Medical Marijuana is proud to bring you Cookie Monster.
Let's be honest. Mitt Romney does have a point---some of the Sesame Street characters would be wonderful for selling tons of products. For instance, if it has sugar in it, Cookie Monster would be your go-to guy. Breakfast cerals, cookies, cakes, cookies, brownies, cookies, danishes, cookies, soda, cookies. If it has sugar, it is yummy. Did I mention that Cookie Monster would be good at selling cookies? Sure, Cookie Monster would not be good at selling fruits and vegatables; but hey, the mark-up on them is not as good as the profit one makes by adding sugar to a food product. Something else Cookie Monster would be good at selling---Medical Marijuana. Given his fondness for cookies (the munchies, perhaps), we all suspect that he has been partaking of the leafy green medicine for a long time.

Sesame Street Ad 1

Today, Big Bird and the letter H is being brought to you by Hooters.

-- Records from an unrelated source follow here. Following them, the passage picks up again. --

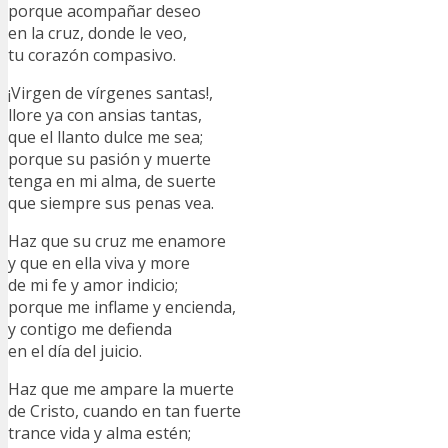
porque acompañar deseo
en la cruz, donde le veo,
tu corazón compasivo.
¡Virgen de vírgenes santas!,
llore ya con ansias tantas,
que el llanto dulce me sea;
porque su pasión y muerte
tenga en mi alma, de suerte
que siempre sus penas vea.
Haz que su cruz me enamore
y que en ella viva y more
de mi fe y amor indicio;
porque me inflame y encienda,
y contigo me defienda
en el día del juicio.
Haz que me ampare la muerte
de Cristo, cuando en tan fuerte
trance vida y alma estén;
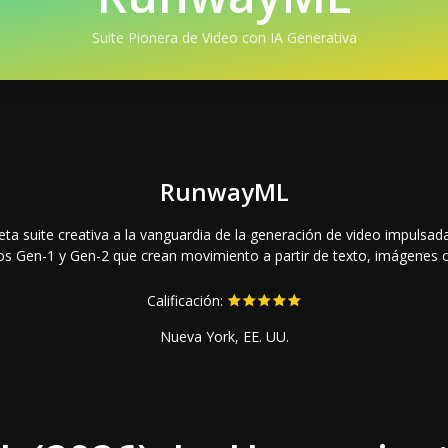
Suite Pionera de Video con IA Generativa
RunwayML
 suite creativa a la vanguardia de la generación de video impulsada
s Gen-1 y Gen-2 que crean movimiento a partir de texto, imágenes o
Calificación:
Nueva York, EE. UU.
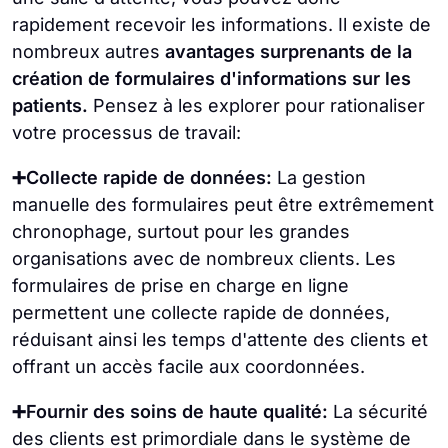
rapidement recevoir les informations. Il existe de
nombreux autres
avantages surprenants de la
création de formulaires d'informations sur les
patients.
Pensez à les explorer pour rationaliser
votre processus de travail:
➕Collecte rapide de données:
La gestion
manuelle des formulaires peut être extrêmement
chronophage, surtout pour les grandes
organisations avec de nombreux clients. Les
formulaires de prise en charge en ligne
permettent une collecte rapide de données,
réduisant ainsi les temps d'attente des clients et
offrant un accès facile aux coordonnées.
➕Fournir des soins de haute qualité:
La sécurité
des clients est primordiale dans le système de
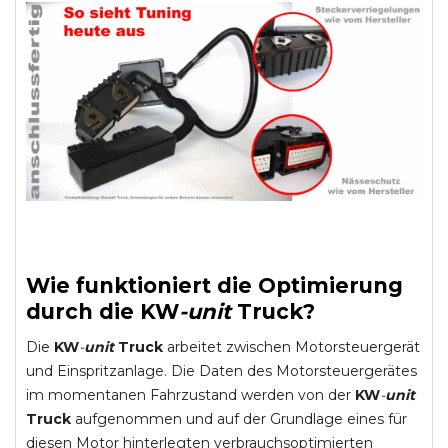
Wie funktioniert die Optimierung
durch die
KW
-
unit
Truck
?
Die
KW
-
unit
Truck
arbeitet zwischen Motorsteuergerät
und Einspritzanlage. Die Daten des Motorsteuergerätes
im momentanen Fahrzustand werden von der
KW
-
unit
Truck
aufgenommen und auf der Grundlage eines für
diesen Motor hinterlegten verbrauchsoptimierten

Yes, that is right boys and girls---Mitt Romney thinks that making Big Bird sell his body to Hooters, along with the letter H, is going to help fix the federal budget. After all, both PBS and the NPR receive funds from the Corporation for Public Broadcasting. And such most Americans believe that 1 percent or more goes to the CPB, it is time to chop up Big Bird and dip him into BBQ sauce. Actually, the CPB only recieves .00014 of the federal budget. The Sesame StreetWorkshop claims that the money they recieve from the CPB covers "only a fraction" of the costs of producing Sesame Street. The rest of the funding comes from your parents, other donors, program sales, and the selling of Elmo merchandise. But who are you going to believe Big Bird or a Republican? Remember, if you believe that Big Bird should continue to recieve federal funding, both the Chinese loan sharks and the oil-rich terrorists win, and your mommy and daddy will be forced to plant rice and worship the devil.